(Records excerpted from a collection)
>>>
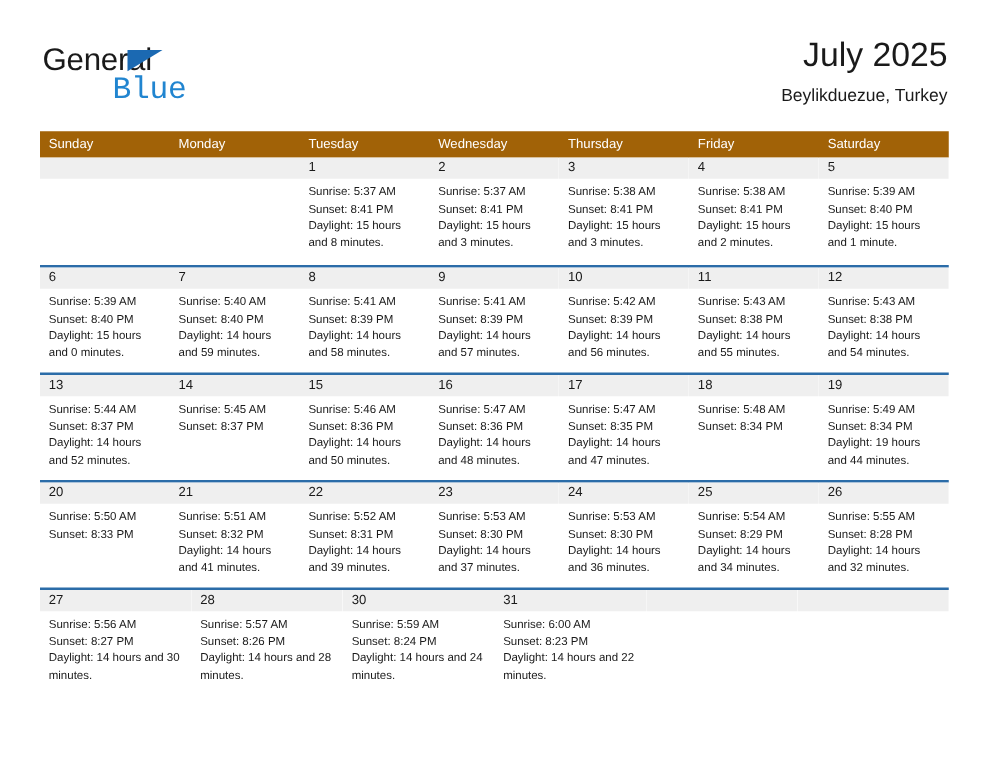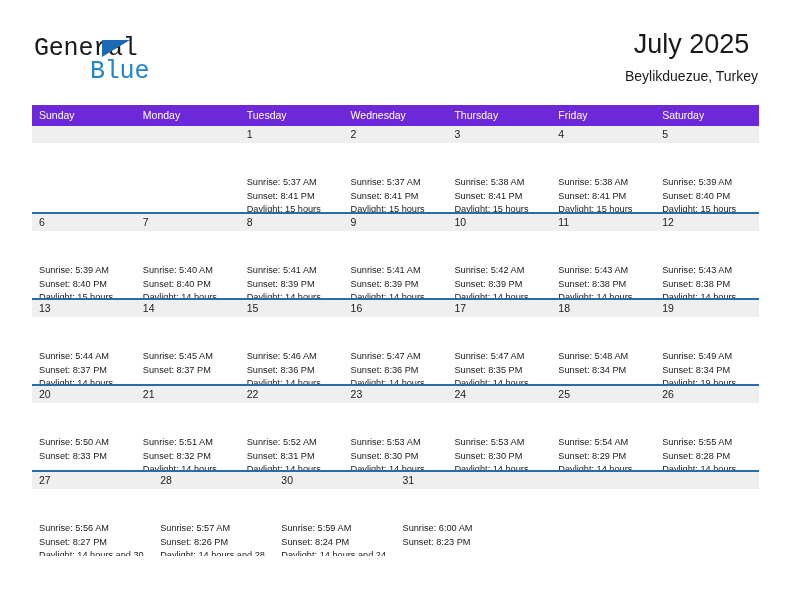"General" .logo-general { font-family: Liberation Mono, monospace -> Liberation Sans, sans-serif }
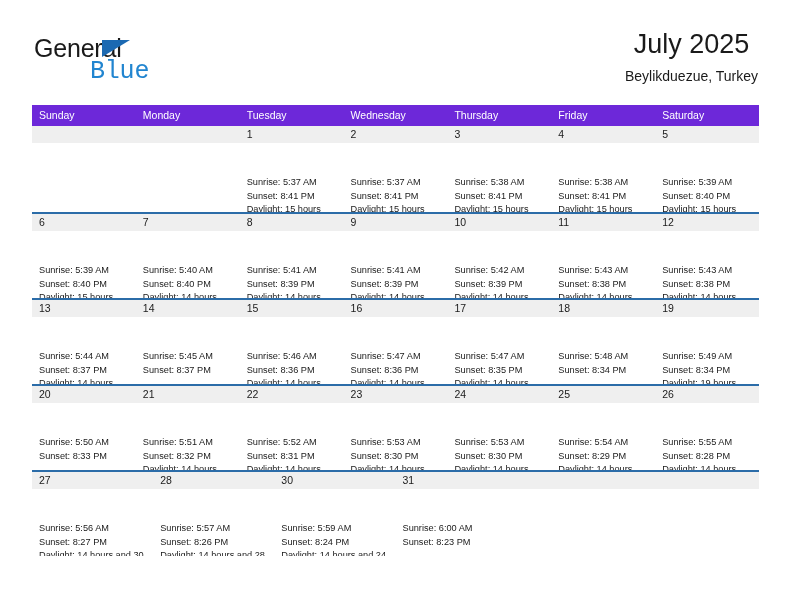"July 2025" .cal-title { text-align: center -> none }
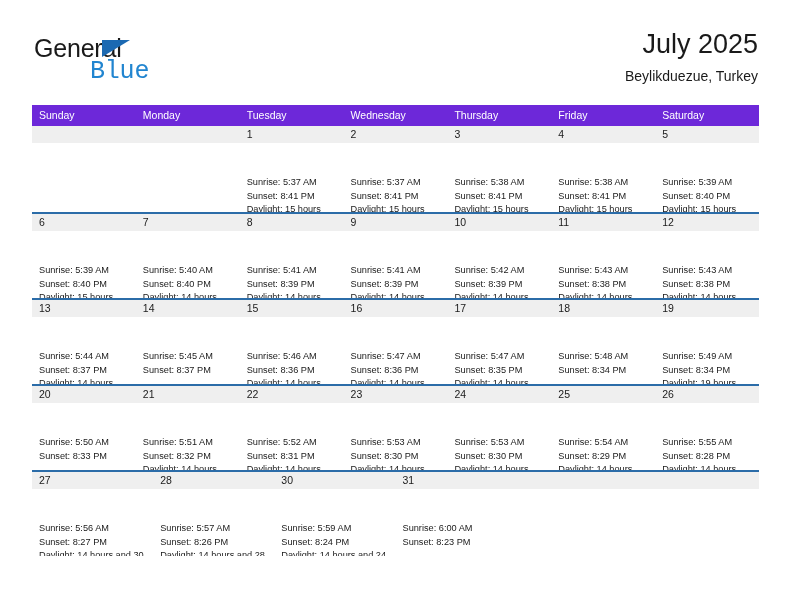"Sunday" .weekdays { background: #6d28d9 -> #a16207 }
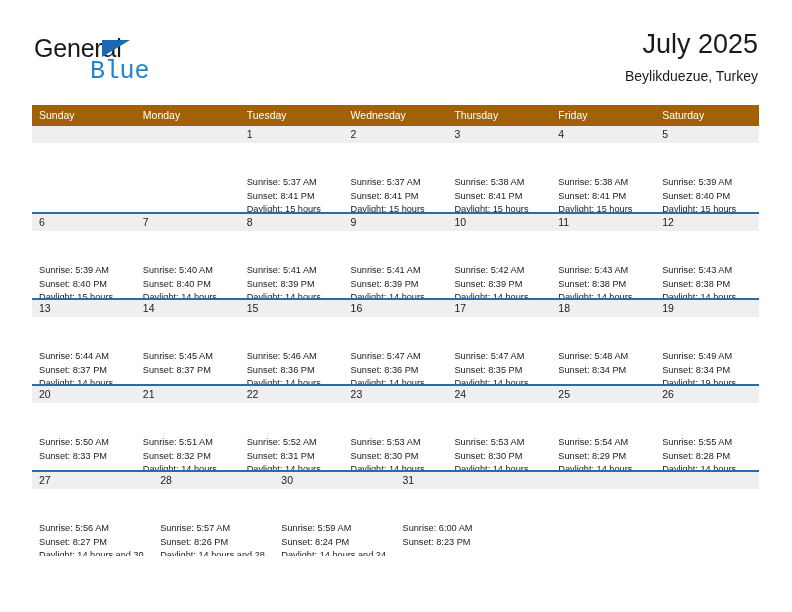"Sunrise: 5:37 AM" .day-info { margin-top: 29px -> none }
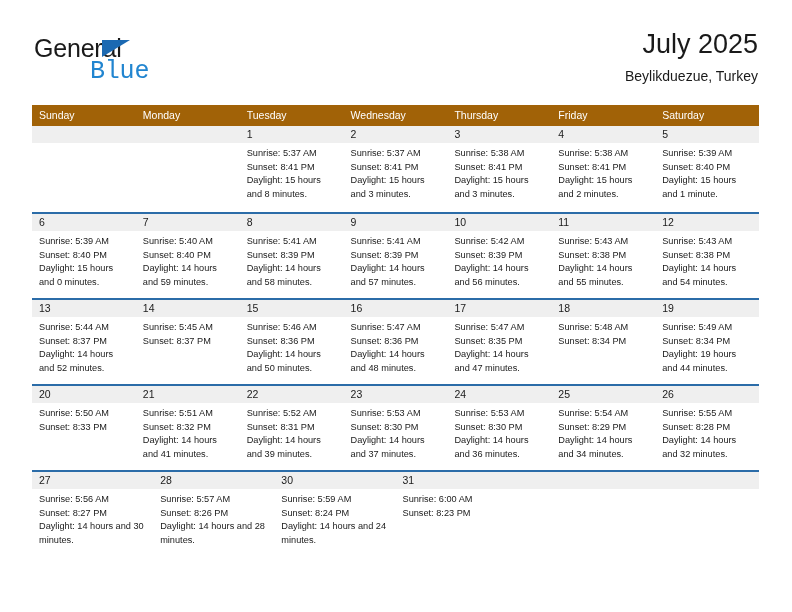"Daylight: 14 hours and 22" div.daylight { html: none -> <div>Daylight: 14 hours and 22 minutes.</div> }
<<<
The copy should start at the line that contains "text-align: center ->", end at the last line of the entries above, and match each line exactly, with pictures dropped.

"July 2025" .cal-title { text-align: center -> none }
"Sunday" .weekdays { background: #6d28d9 -> #a16207 }
"Sunrise: 5:37 AM" .day-info { margin-top: 29px -> none }
"Daylight: 14 hours and 22" div.daylight { html: none -> <div>Daylight: 14 hours and 22 minutes.</div> }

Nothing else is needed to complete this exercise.